• [EXERCISE DESCRIPTION]: Looking through the data below, work out how many lines have the word "minor". Reply with that number only.
Start of SUPPLIED MATERIAL
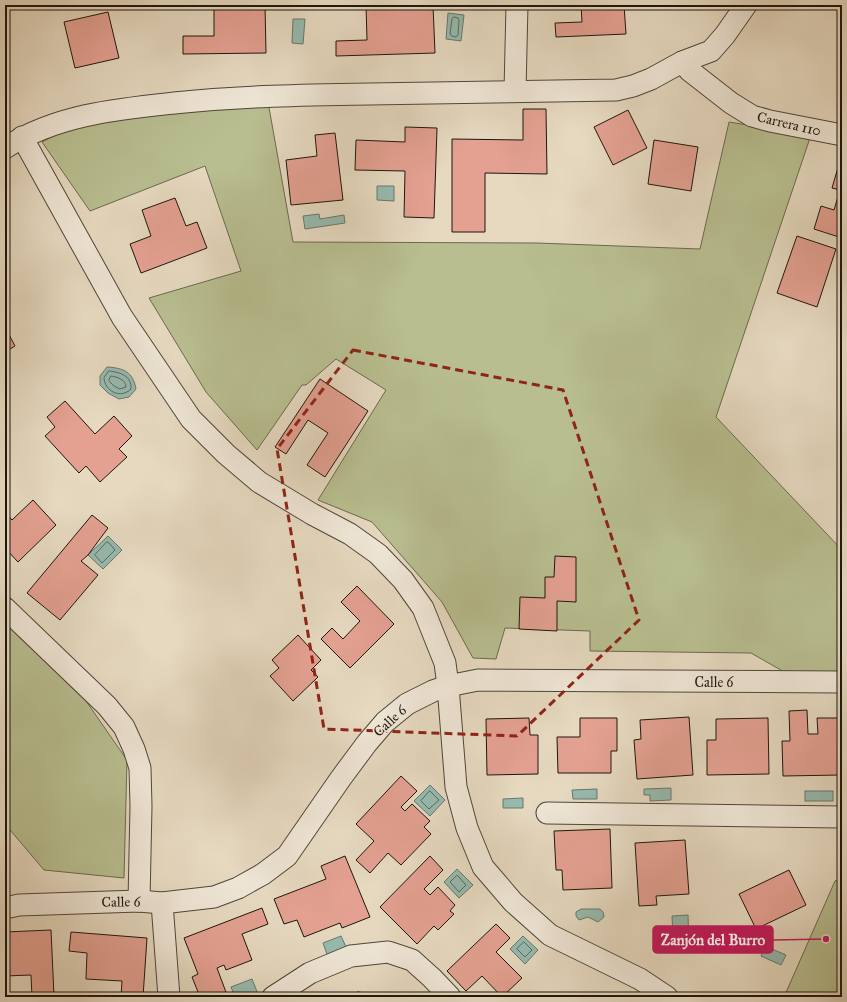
<svg xmlns="http://www.w3.org/2000/svg" width="847" height="1002" viewBox="0 0 847 1002" font-family="'IM FELL Great Primer',serif">
	<style>
		.green { fill: #b8be90; stroke: #6a6a4e }
		.water { fill: #97baaf; stroke: #66786e }
		.lines { fill: none; stroke-linecap: round; stroke-linejoin: round }
		.shore { stroke: #5a685e; stroke-width: 1 }
		.building { fill: #e4a192; stroke: #1d160d }
		.minor-casing { stroke: #4f473a; stroke-width: 23 }
		.minor { stroke: #efe6d6; stroke-width: 21 }
		.marked { fill: none; stroke: #8f2418; stroke-width: 3; stroke-dasharray: 8 5; stroke-linejoin: round }
		.labels { text-anchor: middle; dominant-baseline: central; stroke-width: 3.5; stroke-linejoin: round; paint-order: stroke }
		.street-label { font-size: 14px; fill: #1d160d; stroke: #efe6d6 }
		.leader { fill: none; stroke: #c2185b; stroke-width: 1.5 }
		.callout-dot { fill: #c2185b; stroke: #efe6d6; stroke-width: 1.5 }
		.callout { fill: #c2185b; stroke: #c2185b; stroke-width: 1.5 }
		.callout-label { font-size: 15px; text-anchor: middle; font-weight: bold; fill: #fff }
	</style>
	<rect width="100%" height="100%" fill="#e6d9c0"/>
	<filter id="stains"><feTurbulence type="fractalNoise" baseFrequency=".005" numOctaves="4"/><feColorMatrix values="0 0 0 0 .2 0 0 0 0 .09 0 0 0 0 .02 0 0 0 .5 -.17"/></filter>
	<radialGradient id="worn" r=".72"><stop offset=".6" stop-color="#630" stop-opacity="0"/><stop offset="1" stop-color="#630" stop-opacity=".3"/></radialGradient>
	<g class="green">
		<path d="M268,102L293,242L537,243L700,249L729,122L811,135L716,417L842,550V673H786L751,653L590,651V631L505,628L496,659L473,658L442,602L372,522L318,500L386,390L336,359L306,385H302L257,450L206,392L149,298L241,271L205,166L90,211L42,142L65,130L167,108Z"/>
		<path d="M5,623L86,701L127,760L124,878L44,870L5,824Z"/>
		<path d="M842,878V997H784L835,881Z"/>
	</g>
	<g class="water">
		<path d="M448,13L464,15L461,41L446,39Z"/>
		<path d="M293,19H305L303,44L292,43Z"/>
		<path d="M377,186H394V201L377,200Z"/>
		<path d="M319,214L320,219L344,215L345,223L305,229L303,216Z"/>
		<path d="M107,367C124,368 133,372 136,389L129,397L119,399L108,393L100,385V376Z"/>
		<path d="M108,536L122,550L103,569L88,555Z"/>
		<path d="M430,785L445,800L430,816L414,801Z"/>
		<path d="M671,788V800L650,801V795H644V789Z"/>
		<path d="M597,789V799H573L572,790Z"/>
		<rect x="805" y="791" width="28" height="10"/>
		<path d="M523,798V808H503V799Z"/>
		<path d="M457,869L473,885L459,898L444,882Z"/>
		<path d="M581,909H600L603,912L604,917L598,922L588,917L579,920L576,916V912Z"/>
		<path d="M688,915L689,947H679L678,936H673L672,916Z"/>
		<path d="M341,936L347,949L328,957L323,943Z"/>
		<path d="M523,936L538,950L525,964L510,949Z"/>
		<path d="M765,946L786,955L781,965L761,956Z"/>
		<path d="M252,979L258,994L250,997H235L231,987Z"/>
	</g>
	<g class="lines">
		<g class="shore">
			<path d="M454,17L458,18L459,20L458,35L456,37L452,36L450,34L452,19Z"/>
			<path d="M109,371C120,372 132,376 131,389C121,399 105,392 104,378Z"/>
			<path d="M111,376C118,377 126,380 126,387L120,389L114,386L109,381Z"/>
			<path d="M107,542L109,543L115,550L102,563L95,555Z"/>
			<path d="M430,791L439,800L429,809L421,801Z"/>
			<path d="M458,876L466,885L459,892L450,882L456,876Z"/>
			<path d="M524,942L532,950L525,957L517,949Z"/>
		</g>
	</g>
	<g class="building">
		<path d="M214,5H265L266,53L183,54V36H214Z"/>
		<path d="M366,5H433L435,53L336,56V41L367,40Z"/>
		<path d="M581,5H624L626,34L556,37L555,23L582,22Z"/>
		<path d="M108,12L119,58L75,68L64,22Z"/>
		<path d="M523,109H546L547,174L485,173V232H452V139L523,140Z"/>
		<path d="M628,110L647,148L613,165L594,127Z"/>
		<path d="M405,127L437,128L434,218L404,217L405,171L355,170L356,140L405,142Z"/>
		<path d="M335,133L343,200L291,205L286,160L317,156L315,135Z"/>
		<path d="M654,140L698,147L691,191L648,184Z"/>
		<path d="M839,164L842,165V238L814,229L821,206L834,210L840,190L832,188Z"/>
		<path d="M175,198L186,226L197,222L207,248L141,273L130,244L151,236L142,210Z"/>
		<path d="M797,236L836,249L817,307L777,293Z"/>
		<path d="M5,327L15,346L5,352Z"/>
		<path d="M320,379L368,411L325,477L307,465L328,433L308,420L286,454L275,447Z"/>
		<path d="M65,401L95,434L114,416L132,436L119,449L127,457L100,482L86,466L79,473L45,436L55,427L47,417Z"/>
		<path d="M33,500L56,525L18,562L5,548V512L12,520Z"/>
		<path d="M92,515L108,528L88,555L81,561L98,575L60,620L27,593Z"/>
		<path d="M555,556L576,557V602L557,601V631L519,629L520,597L545,598V577H554Z"/>
		<path d="M357,586L394,624L350,668L321,639L332,628L343,639L360,621L341,602Z"/>
		<path d="M298,635L321,660L311,670L318,677L293,701L270,676L279,668L272,660Z"/>
		<path d="M807,710L808,734H818L817,718H839L841,775L783,776L782,741H790L789,711Z"/>
		<path d="M689,717L693,775L637,779L634,740L641,739L640,720Z"/>
		<path d="M529,718L530,735H538V774L487,775L486,719Z"/>
		<path d="M580,718H617V751H611V773H558L557,737H580Z"/>
		<path d="M768,718L769,774L707,775V740H716V719Z"/>
		<path d="M401,776L417,791L401,807L405,811L412,804L430,821L424,827L431,834L401,865L388,853L370,873L356,860L374,841L356,824Z"/>
		<path d="M610,829L612,888L563,890L562,870H556L554,831Z"/>
		<path d="M685,840L689,894L656,896L657,905L639,906L635,843Z"/>
		<path d="M345,856L370,917L342,928L340,923L304,937L297,920L284,924L274,899L326,879L321,866Z"/>
		<path d="M430,856L443,870L424,889L430,895L438,887L455,905L450,911L454,914L438,930L434,926L417,944L380,907Z"/>
		<path d="M789,870L806,905L756,929L739,894Z"/>
		<path d="M262,908L268,924L242,934L252,960L226,970L224,965L217,968L227,995L221,997H200L192,977L198,974L184,938Z"/>
		<path d="M496,924L510,938L496,952L522,978L502,997L482,976L466,991L447,971Z"/>
		<path d="M51,930L54,996L32,997L31,975L5,976V932Z"/>
		<path d="M71,932L147,938L143,997H121L122,981L86,979L87,953L69,951Z"/>
		<path d="M357,992L378,994L377,997H357Z"/>
	</g>
	<g class="lines">
		<defs>
			<g id="minor">
				<path d="M682,62L690,71L731,103L752,116L770,121L842,135"/>
				<path d="M515,91L517,5"/>
				<path d="M22,137L122,317L191,419L226,454L259,482L312,514L350,534L378,554L403,580L423,608L445,663L448,686L456,787L467,828L483,867L513,902L550,935L640,979L667,997"/>
				<path d="M5,148C55,115 117,109 174,103C240,96 305,95 370,94C452,92 534,91 616,90L633,86L651,79L682,62L711,51L725,35L746,5"/>
				<path d="M5,608L107,706L124,727L134,749L140,768L141,806L139,901"/>
				<path d="M547,813L842,817"/>
				<path d="M162,903L169,997"/>
				<path d="M5,908L19,905L139,901L162,903L214,897L238,888L263,874L287,856L341,778L367,743L385,722L407,704L433,691L448,686L478,680L842,682"/>
				<path d="M273,997L310,973L351,956L388,952L412,960L432,978L450,997"/>
			</g>
		</defs>
		<use href="#minor" class="minor-casing"/>
		<use href="#minor" class="minor"/>
	</g>
	<path class="marked" d="M353,350L563,390L639,620L517,736L324,729L277,449Z"/>
	<g class="labels">
		<g class="street-label">
			<text transform="translate(789 124) rotate(13)">Carrera 110</text>
			<text x="714" y="682">Calle 6</text>
			<text transform="translate(390 721) rotate(-43)">Calle 6</text>
			<text transform="translate(121 902) rotate(-1)">Calle 6</text>
		</g>
	</g>
	<path class="leader" d="M826 939L773 940"/>
	<circle class="callout-dot" cx="826" cy="939" r="4"/>
	<rect class="callout" x="653" y="926" width="120" height="27" rx="4"/>
	<g class="callout-label">
		<text x="713" y="945">Zanjón del Burro</text>
	</g>
	<rect width="847" height="1002" fill="none" stroke="#e6d9c0" stroke-width="20"/>
	<rect x="6" y="6" width="835" height="990" fill="none" stroke="#1d160d" stroke-width="2"/>
	<rect x="10" y="10" width="827" height="982" fill="none" stroke="#1d160d"/>
	<rect width="100%" height="100%" filter="url(#stains)"/>
	<rect width="100%" height="100%" fill="url(#worn)"/>
</svg>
End of SUPPLIED MATERIAL
• [RESULT]: 5